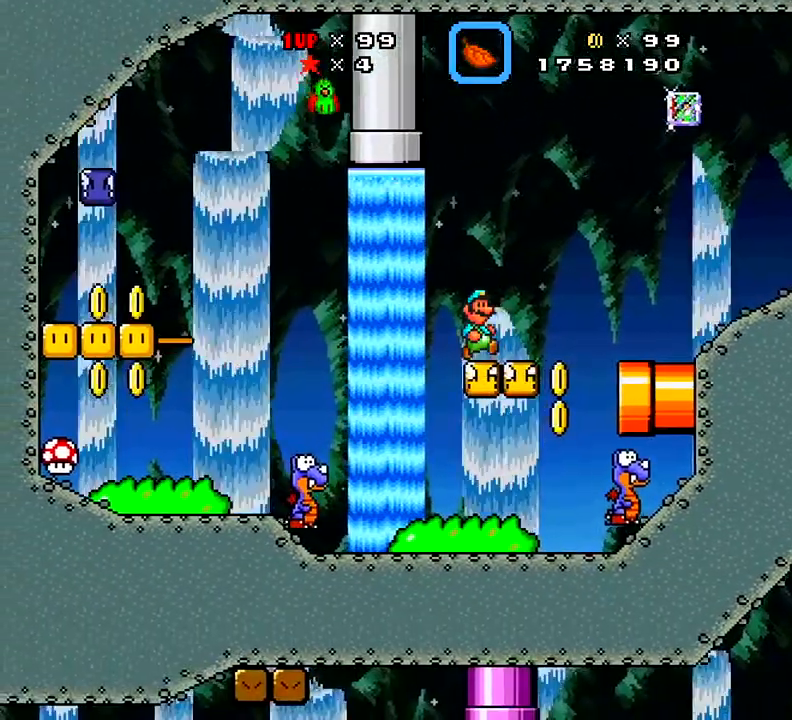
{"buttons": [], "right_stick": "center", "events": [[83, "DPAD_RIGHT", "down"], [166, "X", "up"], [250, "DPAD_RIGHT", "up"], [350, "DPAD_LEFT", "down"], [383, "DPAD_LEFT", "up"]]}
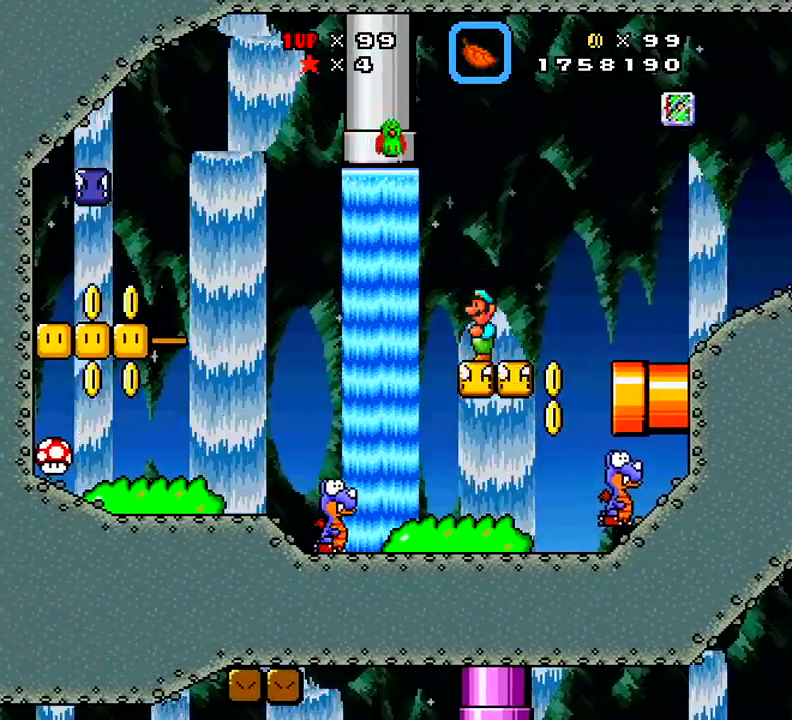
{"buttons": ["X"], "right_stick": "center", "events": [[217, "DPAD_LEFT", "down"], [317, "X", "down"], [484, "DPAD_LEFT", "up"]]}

* * *

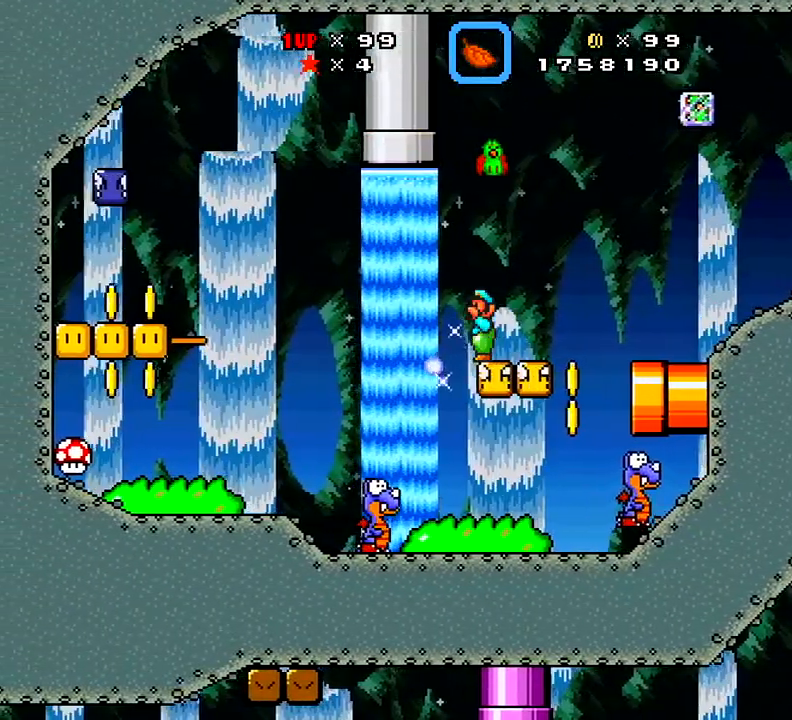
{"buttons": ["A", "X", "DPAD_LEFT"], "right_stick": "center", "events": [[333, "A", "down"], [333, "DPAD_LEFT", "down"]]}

--

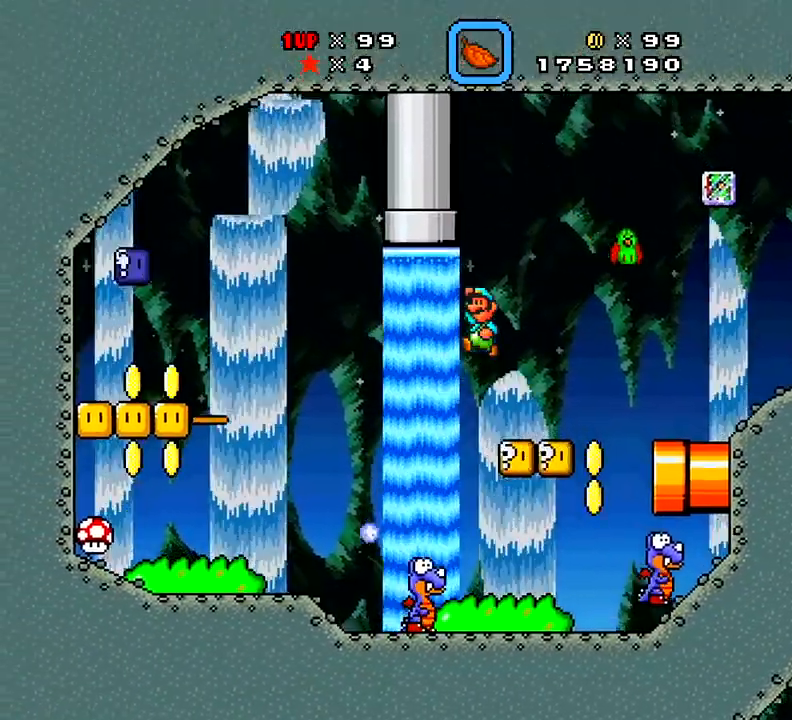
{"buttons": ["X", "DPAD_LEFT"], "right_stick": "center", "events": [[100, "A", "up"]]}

* [YOUR ASSIGNMENT] Copy out each line of the data that includes the string "down".

* [THE ANSWER]
{"buttons": [], "right_stick": "center", "events": [[83, "DPAD_RIGHT", "down"], [166, "X", "up"], [250, "DPAD_RIGHT", "up"], [350, "DPAD_LEFT", "down"], [383, "DPAD_LEFT", "up"]]}
{"buttons": ["X"], "right_stick": "center", "events": [[217, "DPAD_LEFT", "down"], [317, "X", "down"], [484, "DPAD_LEFT", "up"]]}
{"buttons": ["A", "X", "DPAD_LEFT"], "right_stick": "center", "events": [[333, "A", "down"], [333, "DPAD_LEFT", "down"]]}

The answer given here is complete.